Saved data entries
= Beginning of Section =
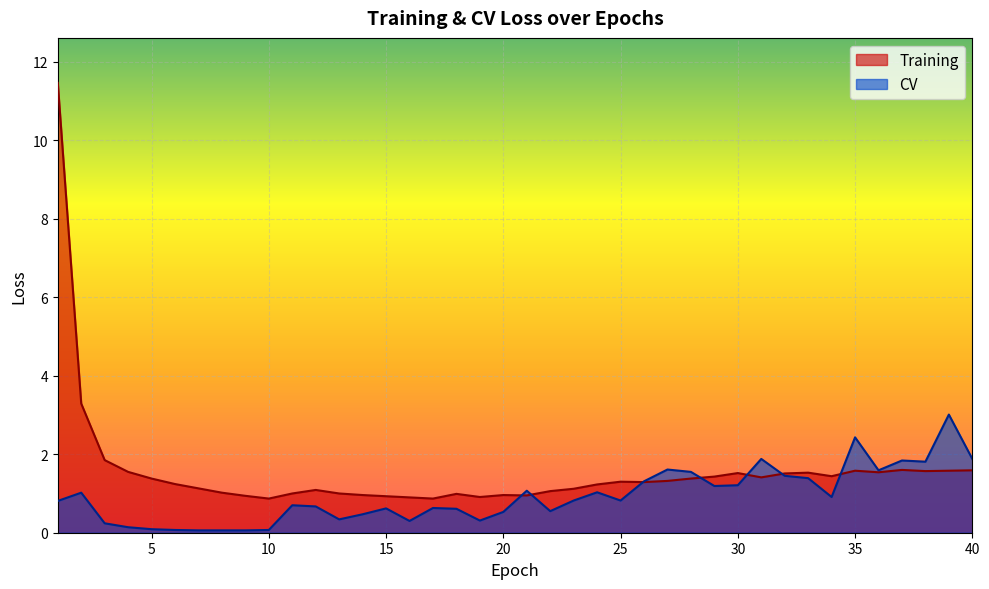

What is the total value across all series at 19?

1.2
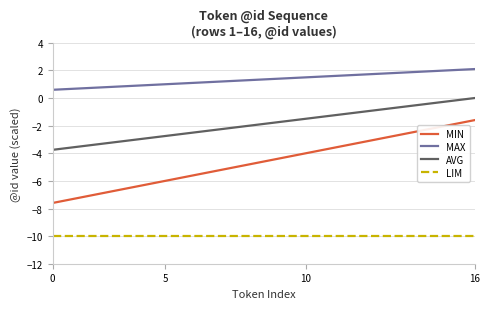

Which series has the largest total across all categories?

MAX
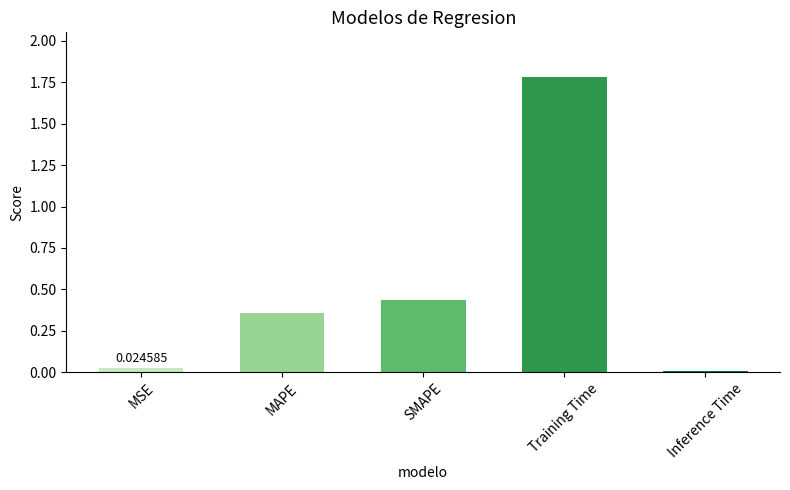

What is the sum of all values?

2.6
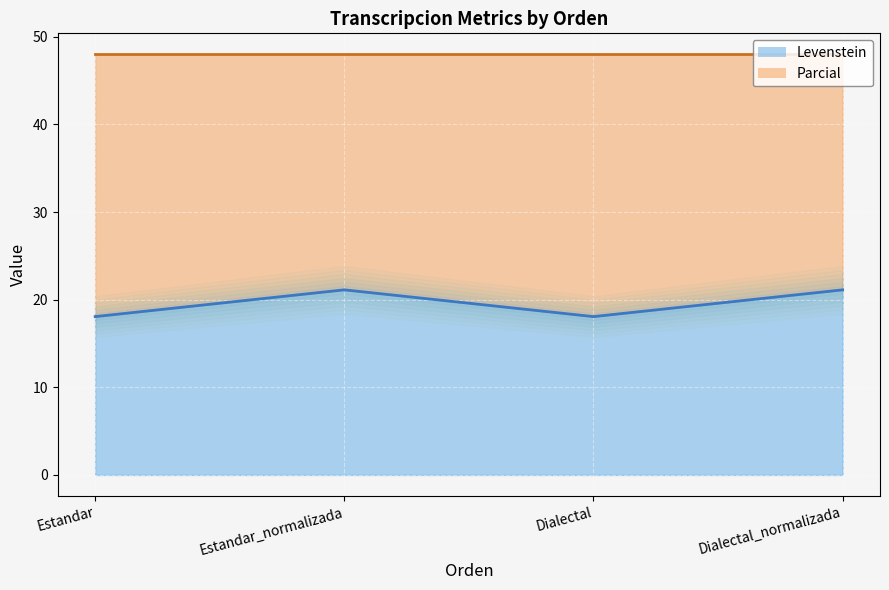

Where is the first local maximum?

Estandar_normalizada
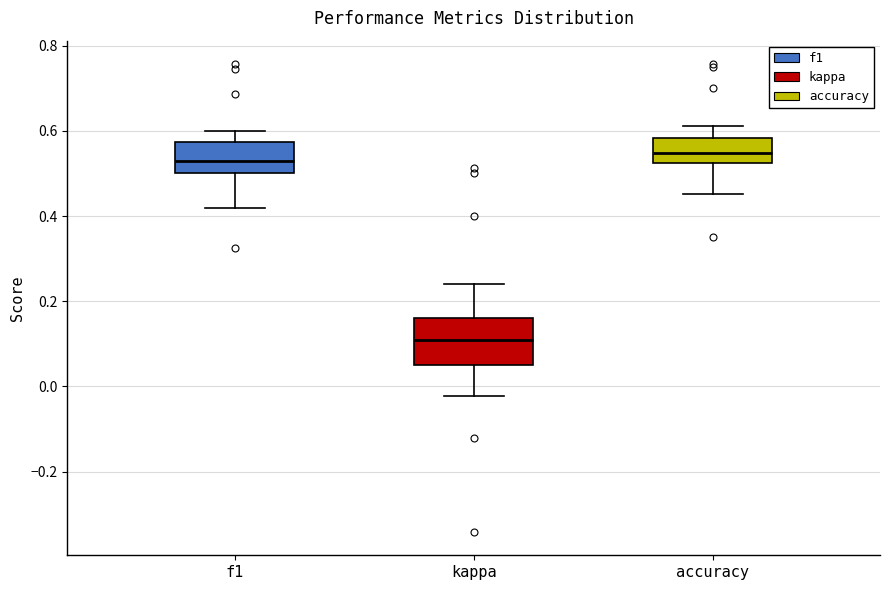

Reading left to right, transcribe this box plot: for each box, give where its median line is, the range the box spans, and where its two whiskers end, as read against the y-axis. The values are not printed on the chart, so give them approximately, as read against the axis.

f1: median 0.52, box 0.50 to 0.58, whiskers 0.42 to 0.60
kappa: median 0.10, box 0.06 to 0.16, whiskers -0.02 to 0.24
accuracy: median 0.54, box 0.52 to 0.58, whiskers 0.46 to 0.62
= End of Section =
Exercise requirements » Copy all of the material above line for line, without changing a word, and omit the pictures.

Your response »
What is the total value across all series at 19?

1.2

Which series has the largest total across all categories?

MAX

What is the sum of all values?

2.6

Where is the first local maximum?

Estandar_normalizada

Reading left to right, transcribe this box plot: for each box, give where its median line is, the range the box spans, and where its two whiskers end, as read against the y-axis. The values are not printed on the chart, so give them approximately, as read against the axis.

f1: median 0.52, box 0.50 to 0.58, whiskers 0.42 to 0.60
kappa: median 0.10, box 0.06 to 0.16, whiskers -0.02 to 0.24
accuracy: median 0.54, box 0.52 to 0.58, whiskers 0.46 to 0.62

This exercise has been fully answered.